Comment 6 Mark Thomas 2020-03-04 11:36:53 UTC
I think I have got to the bottom of this. It relates to reading HTTP/2 frames using asyncIO over TLS. TLS sometimes needs to decrypt more data that the caller requests. This is because data is decrypted in 'blocks' and the call may only have requested part of the next block. This excess data is placed in the read buffer so it is available for the next read. HTTP/2 async reads HTTP/2 frames using a gathering read. It uses one ByteBuffer for the 9 byte header and another for the frame payload. At this point the size of the frame payload is unknown so a bufter is used that is big enough for the largest frame. It is possible that more data is read into the payload buffer than is required. This excess data is returned to the read buffer so it is available for the next read. The problem is that we have two components writing to the read buffer and the code that returns this data assumes the read buffer is empty. Consider the following (thinking purely in terms of decrypted data): - There are 4 TLS "blocks" (A, B, C and D) of data in the socket input buffer - HTTP/2 async triggers a read - The payload buffer is big enough to hold all of blocks A and B and half of block C (C1) - The other half of C (C2) is placed into the read buffer - The HTTP/2 parser only needed block A so block B and C1 are returned to the read buffer - The order of data in the read buffer is now "C2, B, C1". It should be "B, C1, C2" In this instance, "B C1" is a single byte - hence why it looked like an off-by-one error.

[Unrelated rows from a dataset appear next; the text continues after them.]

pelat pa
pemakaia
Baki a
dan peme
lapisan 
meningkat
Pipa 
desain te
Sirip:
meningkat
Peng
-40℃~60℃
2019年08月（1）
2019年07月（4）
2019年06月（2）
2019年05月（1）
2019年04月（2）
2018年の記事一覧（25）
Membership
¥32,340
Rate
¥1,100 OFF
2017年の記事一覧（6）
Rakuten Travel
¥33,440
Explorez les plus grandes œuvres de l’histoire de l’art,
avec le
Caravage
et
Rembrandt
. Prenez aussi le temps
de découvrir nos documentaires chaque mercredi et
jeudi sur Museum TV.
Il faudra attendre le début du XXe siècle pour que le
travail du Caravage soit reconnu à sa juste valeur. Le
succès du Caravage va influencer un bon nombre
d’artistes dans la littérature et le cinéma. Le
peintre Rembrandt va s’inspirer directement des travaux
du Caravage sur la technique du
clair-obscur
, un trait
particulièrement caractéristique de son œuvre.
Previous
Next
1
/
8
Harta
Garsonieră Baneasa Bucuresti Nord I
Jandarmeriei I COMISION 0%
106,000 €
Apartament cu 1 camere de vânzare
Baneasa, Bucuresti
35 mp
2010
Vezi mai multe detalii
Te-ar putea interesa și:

But it isn't. Returning the correct number of bytes for the TLS read is a separate issue. It is also the case that, if the TLS code puts some data into the read buffer, it will try and put as much as possible into the read buffer. I think this needs to change else there is a risk that the amount of data returned by the HTTP/2 parser will be in excess of the space available in the read buffer. I'm working on a fix. I need to be careful as fixing one of these issues may be sufficient to mask the others and I want to try and avoid that.
Comment 7 Mark Thomas 2020-03-04 15:11:15 UTC
Thanks for the test case. Being able to recreate the issue in an environment I can debug was a huge help. Fixed in: - master for 10.0.0-M2 onwards - 9.0.x for 9.0.32 onwards 8.5.x and earlier are not affected. I made the following changes: a) fixed the case of returning data to the read buffer when it was non-empty b) stopped TLS reads once they started to overflow into the readBuffer c) corrected the value returned (bytes read) by the gathering TLS read Fixing either a) or b) was sufficient for the test case to pass because the additional TLS reads from b) were what was causing the read buffer to be non-empty. It may be the case that either a) or b) is sufficient to fix all potential issues but I opted to fix both.
Comment 8 Remy Maucherat 2020-03-04 16:22:14 UTC
Perfect, I did not get anywhere with my test case [I really don't like working with SB on Tomcat dev, so ...], I still don't understand why it failed to reproduce the issue so feel free to improve it as needed. Heaving a heavy HTTP/2 POST test with TLS cannot hurt apparently, that's the kind of issue that will keep coming back otherwise.
Comment 9 Mark Thomas 2020-03-04 16:52:25 UTC
The test fails for me if I remove the fixes I made for this issue so I think all is well. I just made a minor tweak to prevent the test hanging on failure.
Comment 10 Lukasz Z 2020-03-05 07:34:58 UTC
Thanks for quick fix. This error has caused many strange problems for my application since we use http2.